Vladimir Putin signed a decree on Monday recognising parts of eastern Ukraine as independent entities, sending Russian forces there to “maintain peace”. The move threatens to push the crisis closer to all-out war.
The Russian president made the gesture live on television after an emotional address in which he referred to eastern Ukraine as “ancient Russian lands” and said it was “managed by foreign powers”. He called Ukraine a US colony with a puppet regime.
In a chilling speech, he said “the responsibility for the possible continuation of the bloodbath will be on the conscience of the regime that is ruling in Kiev”.
A vaguely worded decree signed by Mr Putin did not say if troops were on the move.
The recognition of Luhansk and Donetsk is likely to torpedo a last-minute bid for a summit to prevent Russia from invading Ukraine as it rips apart the existing Minsk peace treaty and gives Russia a pretext to send troops across the border.
Early on Tuesday in an address to the nation Volodymyr Zelensky, Ukraine’s president, said the actions of the Russian federation were a violation of the integrity and sovereignty of the territory Ukraine.
He said that Ukraine wants peace and supports a political and diplomatic settlement. “We are not afraid”, he declared, adding that his country is waiting for clear and effective steps of support from its international partners.
Boris Johnson said the move is “plainly in breach of international law” and “a flagrant violation of the sovereignty and integrity of Ukraine,” adding: “I think it’s a very ill omen and a very dark sign.”
The UK government will announce fresh sanctions against Russia on Tuesday in response to it’s decision to recognise separatist regions.
Liz Truss, the foreign secretary, said she would be setting out the measures “in response to their breach of international law”. She said Mr Putin’s move would not go “unpunished”.
The British sanctions will not be the full package of sanctions prepared in recent weeks, The Independent understands, with further retaliatory economic measures expected if Russia invades Ukraine.
The White House said president Joe Biden will order new sanctions banning “investment, trade, and financing” between US individuals and the two breakaway regions.
Mr Biden reaffirmed support for Ukraine’s sovereignty in a call on Monday with Mr Zelenskiy and also spoke to Emmanuel Macron, the French president, and German chancellor Olaf Scholz.
The EU’s top officials also said the bloc will impose sanctions against those involved in Russia’s recognition of two separatist regions of eastern Ukraine.
EU Commission president Ursula von der Leyen said the bloc would “react with unity, firmness and with determination in solidarity with Ukraine”.
Earlier, during a dramatic and theatrical televised meeting of his security council, the Russian president warned he would soon make a decision on independence for Luhansk and Donetsk, which have been at war with Kiev since 2014.
In extraordinary scenes, he paraded senior advisors taking turns to speak on the issue before declaring they were in favour of independence.
Putin cross-examined ministers and spy chiefs on the question of whether to recognise the two breakaway Donbas regions.

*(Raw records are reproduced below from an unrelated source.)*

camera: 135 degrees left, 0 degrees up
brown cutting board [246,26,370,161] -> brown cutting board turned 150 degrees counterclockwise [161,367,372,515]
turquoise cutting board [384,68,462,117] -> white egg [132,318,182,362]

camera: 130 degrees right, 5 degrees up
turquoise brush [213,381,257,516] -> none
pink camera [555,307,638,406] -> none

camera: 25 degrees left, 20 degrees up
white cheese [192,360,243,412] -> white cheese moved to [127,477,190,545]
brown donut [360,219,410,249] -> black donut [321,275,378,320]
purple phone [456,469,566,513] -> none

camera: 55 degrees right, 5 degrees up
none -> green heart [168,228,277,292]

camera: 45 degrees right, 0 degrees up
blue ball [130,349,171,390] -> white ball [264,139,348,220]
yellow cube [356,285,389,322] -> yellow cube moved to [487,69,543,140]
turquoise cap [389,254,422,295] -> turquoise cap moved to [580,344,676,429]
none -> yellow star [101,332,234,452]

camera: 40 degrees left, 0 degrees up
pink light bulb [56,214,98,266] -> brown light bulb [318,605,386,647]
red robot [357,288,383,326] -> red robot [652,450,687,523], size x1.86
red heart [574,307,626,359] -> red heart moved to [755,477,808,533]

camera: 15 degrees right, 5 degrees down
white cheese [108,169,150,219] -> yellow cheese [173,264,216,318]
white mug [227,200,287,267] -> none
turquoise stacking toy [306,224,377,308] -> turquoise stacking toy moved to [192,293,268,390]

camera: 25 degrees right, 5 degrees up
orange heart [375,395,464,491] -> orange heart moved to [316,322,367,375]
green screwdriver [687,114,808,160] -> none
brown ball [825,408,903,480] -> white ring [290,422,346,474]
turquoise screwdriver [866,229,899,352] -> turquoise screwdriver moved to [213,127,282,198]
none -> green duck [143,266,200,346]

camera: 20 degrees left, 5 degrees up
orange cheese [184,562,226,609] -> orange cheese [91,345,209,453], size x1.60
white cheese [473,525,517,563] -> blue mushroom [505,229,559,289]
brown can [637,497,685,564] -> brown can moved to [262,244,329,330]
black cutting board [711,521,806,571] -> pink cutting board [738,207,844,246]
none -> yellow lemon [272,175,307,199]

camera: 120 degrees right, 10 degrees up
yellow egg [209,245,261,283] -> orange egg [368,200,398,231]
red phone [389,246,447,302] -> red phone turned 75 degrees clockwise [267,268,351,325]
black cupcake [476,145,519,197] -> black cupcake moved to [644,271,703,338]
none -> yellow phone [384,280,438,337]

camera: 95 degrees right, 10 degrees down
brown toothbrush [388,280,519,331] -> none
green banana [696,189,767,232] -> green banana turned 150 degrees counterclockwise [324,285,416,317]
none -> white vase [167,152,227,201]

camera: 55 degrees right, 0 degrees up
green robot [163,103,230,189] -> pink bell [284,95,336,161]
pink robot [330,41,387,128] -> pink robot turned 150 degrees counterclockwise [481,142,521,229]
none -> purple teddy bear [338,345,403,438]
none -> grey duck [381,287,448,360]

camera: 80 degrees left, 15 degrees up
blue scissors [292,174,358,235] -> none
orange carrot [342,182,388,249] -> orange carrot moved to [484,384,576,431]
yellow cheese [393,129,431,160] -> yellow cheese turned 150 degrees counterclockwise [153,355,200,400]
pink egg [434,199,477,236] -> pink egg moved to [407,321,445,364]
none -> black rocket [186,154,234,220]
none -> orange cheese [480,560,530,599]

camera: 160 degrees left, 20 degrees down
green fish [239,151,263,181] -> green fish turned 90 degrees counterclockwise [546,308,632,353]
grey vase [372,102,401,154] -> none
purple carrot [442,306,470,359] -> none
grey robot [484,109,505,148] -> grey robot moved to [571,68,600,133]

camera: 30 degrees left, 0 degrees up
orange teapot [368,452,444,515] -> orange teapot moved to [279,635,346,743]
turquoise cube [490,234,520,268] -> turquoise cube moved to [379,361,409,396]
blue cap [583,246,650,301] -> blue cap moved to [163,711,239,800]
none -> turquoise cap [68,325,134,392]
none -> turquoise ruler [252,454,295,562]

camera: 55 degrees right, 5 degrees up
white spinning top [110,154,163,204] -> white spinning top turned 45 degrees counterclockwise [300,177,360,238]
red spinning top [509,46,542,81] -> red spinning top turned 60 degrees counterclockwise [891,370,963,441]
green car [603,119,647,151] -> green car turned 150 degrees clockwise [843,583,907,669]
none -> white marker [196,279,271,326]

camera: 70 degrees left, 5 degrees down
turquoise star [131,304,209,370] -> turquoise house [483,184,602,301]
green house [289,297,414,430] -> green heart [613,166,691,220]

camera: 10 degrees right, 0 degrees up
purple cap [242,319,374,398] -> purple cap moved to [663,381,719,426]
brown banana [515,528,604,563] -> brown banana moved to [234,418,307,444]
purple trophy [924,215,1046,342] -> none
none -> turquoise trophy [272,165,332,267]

One after another, they walked to a white lectern in a column-lined hall to paint a relentlessly grim picture of the situation in Donbass.
At one point, Mr Putin intervened to emphasise he had not discussed in advance what the officials were going to tell him, as if to dispel the impression that the proceedings had been choreographed.
He chastised foreign intelligence chief Sergei Naryshkin when the unfortunate official said only that he “will support” the recognition of the Donbas regions.
“Will support or do support? Tell me straight, Sergei Yevgenievich,” Mr Putin said.
When a faltering Mr Naryshkin then said he supported the breakaway regions becoming part of Russia, Mr Putin upbraided him again: “We’re not talking about that… We’re talking about whether to recognise their independence or not.”
Mr Naryshkin: “Yes, I support the proposal to recognise their independence.” Mr Putin: “Ok, please sit down, thank you.”
At the end of the televised meeting, Mr Putin said: “I have heard your opinion – a decision will be made today.”
The Kremlin had signalled its reluctance to recognise independence, as it would damage the Minsk peace process aimed at ending the eight-year conflict between Ukrainian government forces and separatists that has cost 15,000 lives.
The rebel leaders in the Donbas earlier on Monday released statements urging Mr Putin to recognise them as independent states and sign friendship treaties envisaging military aid to protect them from what they described as an ongoing Ukrainian military offensive.
Russia’s lower house of parliament last week voted to send a resolution to Mr Putin to ask him to recognise the regions as independent.
Western powers fear Russia will use a recent spike in violence in the two self-proclaimed republics of Donetsk and Luhansk as justification for an invasion of its neighbour by arguing it would be protecting their residents from Ukraine.